| TASK LIST |
**1.** Using the passage on Hungary, answer these:
(a) In which newspaper did the playwright have a weekly column?
(b) What was Hungary considered to be among the satellites?
(c) What does Viktor Orbán promise the population?
**2.** Condense the paragraph of the passage on Hungary that begins "The result is rather sad," keeping its main facts.

Even the creative elite didn't complain. Just yesterday I heard a well-known playwright who had a weekly column in Magyar Nemzet (then a very different paper from what it is today) say that he never felt that he couldn't write about something. Of course, it is possible that today, 20-25 years later, he no longer remembers his state of mind in those days. Perhaps his inner censor worked unnoticed even by himself. However, the fact remains that there was relative freedom with a few taboo topics, but for the average person it was a fairly pleasant existence. And the stores were more or less full. If one compares that situation with life in the much harsher regimes everywhere else in the Soviet bloc it's no wonder that Hungary was considered to be "happiest barracks" among the satellites. Today's nostalgia is most likely connected to those days of "gulyás communism." Strong leadership and security went hand in hand. In some ways, this relative prosperity and freedom is the curse of Hungary today. The dividing line between "socialism" and democracy in Poland, Czechoslovakia, and Romania was real and dramatic. In Hungary it wasn't.

The result is rather sad. Nothing seems to wake the population to the danger that might await democratic institutions today. The nationalization of private pension funds, changing the constitution right and left, attempts to restrict free speech are taken in stride by the population because Viktor Orbán promises law and order. Because there is the promise to free them from the hard choice between alternatives and from responsibility.

| DATA LINES |
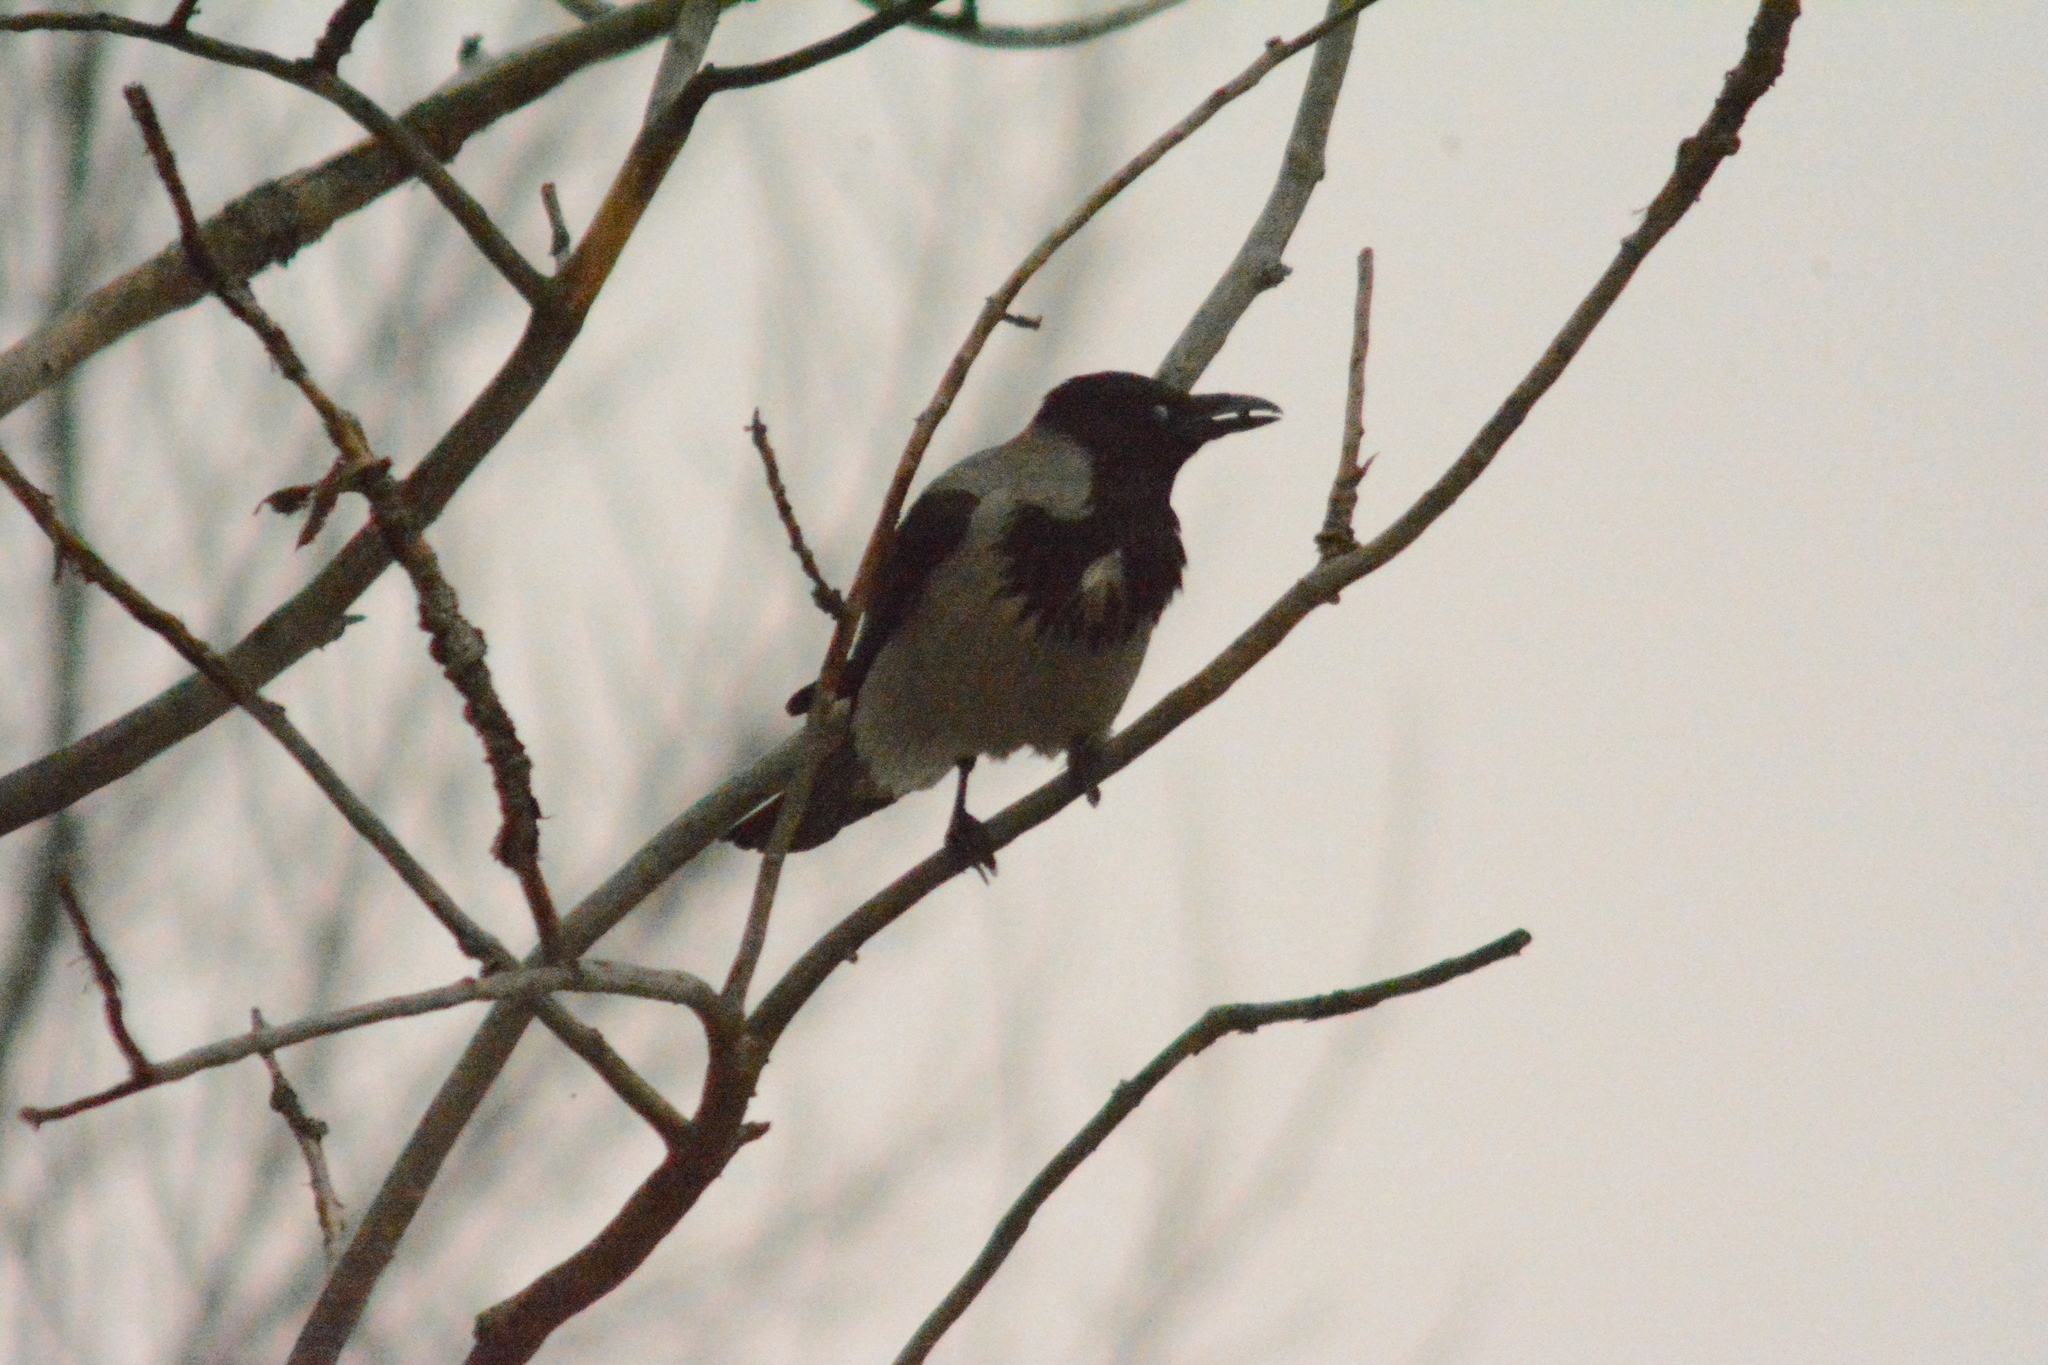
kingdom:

| REPLIES |
**1.**
(a) Magyar Nemzet
(b) The "happiest barracks"
(c) Law and order

**2.** The outcome is sad: nothing alerts the population to the danger facing democratic institutions. People accept the nationalization of private pension funds, repeated constitutional changes, and attempts to restrict free speech because Viktor Orbán promises law and order and relief from hard choices and responsibility.